Dask / XArray Integration

import dask.array as da, xarray as xr
from eo_processor import moving_average_temporal_stride

cube = xr.DataArray(
    da.random.random((96, 2048, 2048), chunks=(8, 256, 256)),
    dims=["time", "y", "x"],
)
down = xr.apply_ufunc(
    lambda block: moving_average_temporal_stride(block, window=7, stride=4, mode="same"),
    cube,
    input_core_dims=[["time"]],
    output_core_dims=[["time"]],
    dask="parallelized",
    vectorize=False,
    output_dtypes=[float],
)
result = down.compute()

Fairness & Baselines

Speedups reported should specify baseline: - Naive Python (loop) vs Rust: large factors due to algorithmic complexity difference (O(T*W) vs O(T)). - Optimized rolling (e.g., pandas, bottleneck) may reduce gap; document chosen baseline explicitly.

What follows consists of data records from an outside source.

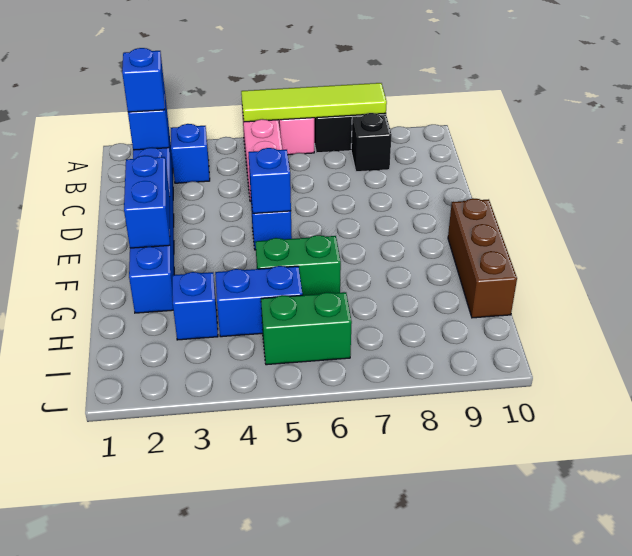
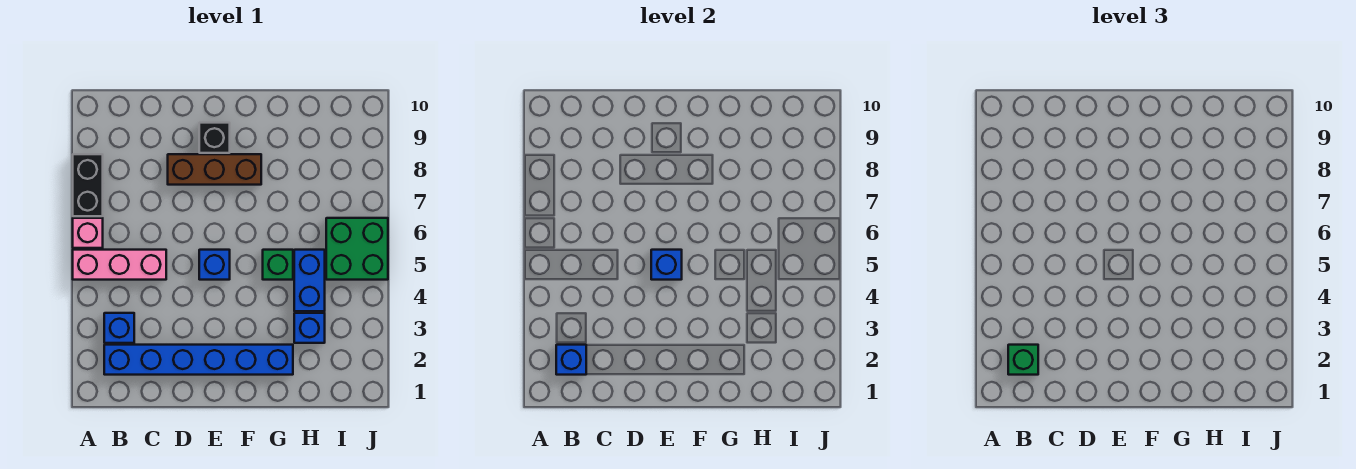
lime 1x4 tile [241,83,387,122] -> none
blue 1x1 brick [122,48,165,112] -> green 1x1 brick [1008,345,1038,375]
black 1x1 brick [351,113,392,172] -> black 1x1 brick moved to [199,123,230,153]
blue 1x2 brick [124,155,170,248] -> none
brown 1x3 brick [448,198,517,318] -> brown 1x3 brick moved to [168,154,261,185]
green 1x2 brick [255,235,341,295] -> green 1x1 brick [263,250,293,280]
green 1x2 brick [261,292,352,365] -> green 2x2 brick [326,218,388,280]

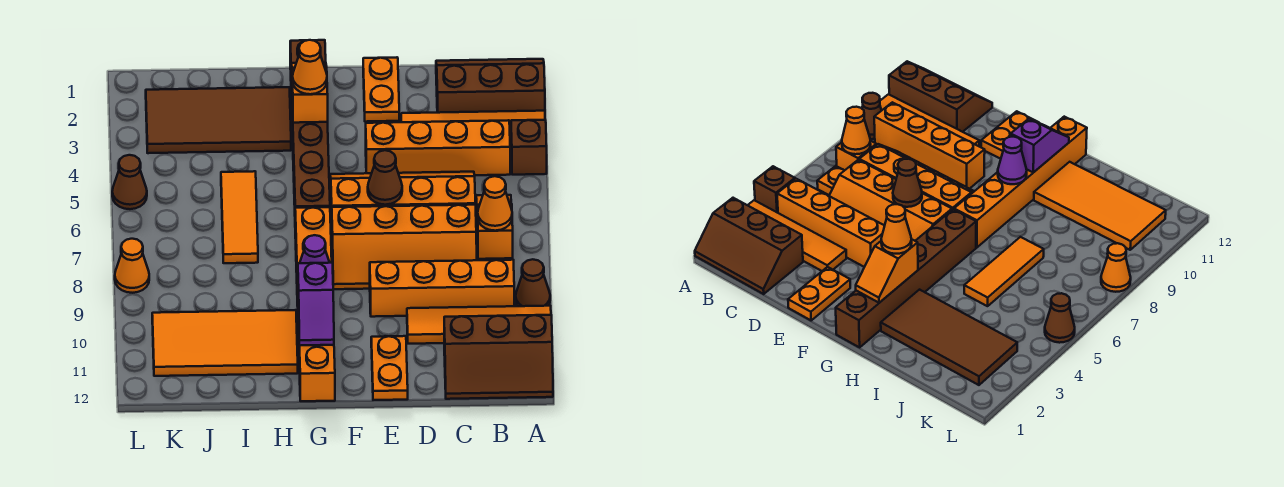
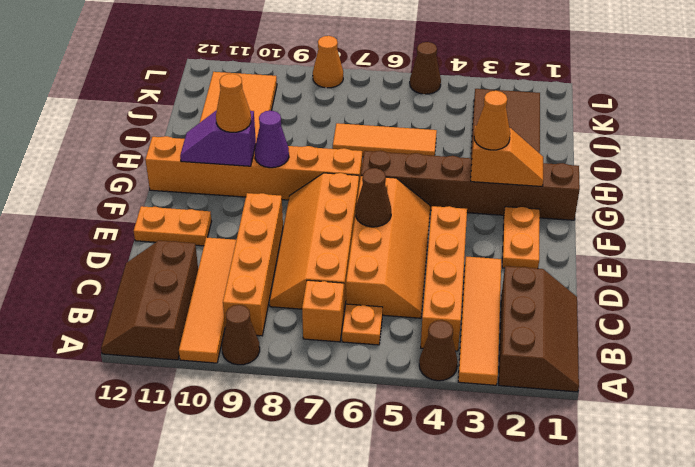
brown 1x1 brick [511,120,547,175] -> brown 1x1 cone [419,320,458,381]
orange 1x1 cone [478,176,512,231] -> orange 1x1 cone moved to [216,74,251,132]
orange 1x2 plate [363,57,399,122] -> orange 1x2 plate turned to [502,207,540,268]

Performance Claim Template

Benchmark:
Shape: (96, 1024, 1024), window=7, stride=4, mode="same"
Naive Python: 6.02s
Rust moving_average_temporal_stride: 0.74s
Speedup: 8.14x
Methodology: single run, time.perf_counter(), float64 arrays
Validation: np.allclose(rust_resampled, naive_full[::stride], atol=1e-12)

Guidance

Use when: - Reducing data volume for downstream ML/trend analysis. - Combining smoothing + decimation in a single pass to avoid intermediate large arrays. - Preparing seasonal or multi-week composites from daily stacks.

Limitations

  • Does not average between sampled points (no anti-alias filtering beyond original window).

  • No weighted windows (future extension).

  • Very large time dimensions still allocate prefix arrays (consider external chunking).

Future Extensions

Potential enhancements: - Weighted / exponential moving averages with stride. - Adaptive stride selection (e.g., based on variance reduction targets). - In-place streaming variant to reduce prefix memory for extremely large T.

End of moving_average_temporal_stride reference.